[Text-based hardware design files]
....

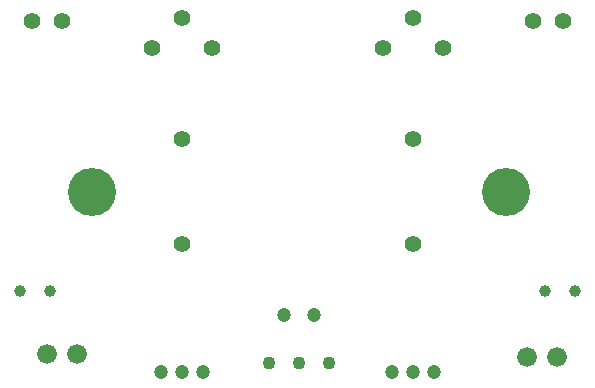
<source format=gts>
G04 (created by PCBNEW (22-Jun-2014 BZR 4027)-stable) date Tue 12 Jul 2016 21:22:19 BST*
%MOIN*%
G04 Gerber Fmt 3.4, Leading zero omitted, Abs format*
%FSLAX34Y34*%
G01*
G70*
G90*
G04 APERTURE LIST*
%ADD10C,0.00590551*%
%ADD11C,0.055*%
%ADD12C,0.0433071*%
%ADD13C,0.16*%
%ADD14C,0.0472441*%
%ADD15C,0.066*%
%ADD16C,0.0393701*%
%ADD17C,0.0551181*%
G04 APERTURE END LIST*
G54D10*
G54D11*
X116900Y-69500D03*
X117900Y-69500D03*
X100200Y-69500D03*
X101200Y-69500D03*
G54D12*
X109100Y-80900D03*
X108100Y-80900D03*
X110100Y-80900D03*
G54D13*
X102200Y-75200D03*
X116000Y-75200D03*
G54D14*
X108600Y-79300D03*
X109600Y-79300D03*
G54D11*
X105200Y-73450D03*
X105200Y-76950D03*
X112900Y-73450D03*
X112900Y-76950D03*
G54D15*
X100700Y-80600D03*
X101700Y-80600D03*
X117700Y-80700D03*
X116700Y-80700D03*
G54D16*
X117300Y-78500D03*
X118300Y-78500D03*
X99800Y-78500D03*
X100800Y-78500D03*
G54D14*
X112200Y-81200D03*
X112900Y-81200D03*
X113600Y-81200D03*
X105900Y-81200D03*
X105200Y-81200D03*
X104500Y-81200D03*
G54D17*
X111900Y-70400D03*
X112900Y-69400D03*
X113900Y-70400D03*
X104200Y-70400D03*
X105200Y-69400D03*
X106200Y-70400D03*
M02*

</source>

....

▶ _EXERCISE REQUIREMENTS_:
Your task is to write out the lines from the one with "X117300Y-78500D03*" through the end of the records, exactly and with nothing added.

▶ _TASK RESPONSE_:
X117300Y-78500D03*
X118300Y-78500D03*
X99800Y-78500D03*
X100800Y-78500D03*
G54D14*
X112200Y-81200D03*
X112900Y-81200D03*
X113600Y-81200D03*
X105900Y-81200D03*
X105200Y-81200D03*
X104500Y-81200D03*
G54D17*
X111900Y-70400D03*
X112900Y-69400D03*
X113900Y-70400D03*
X104200Y-70400D03*
X105200Y-69400D03*
X106200Y-70400D03*
M02*

</source>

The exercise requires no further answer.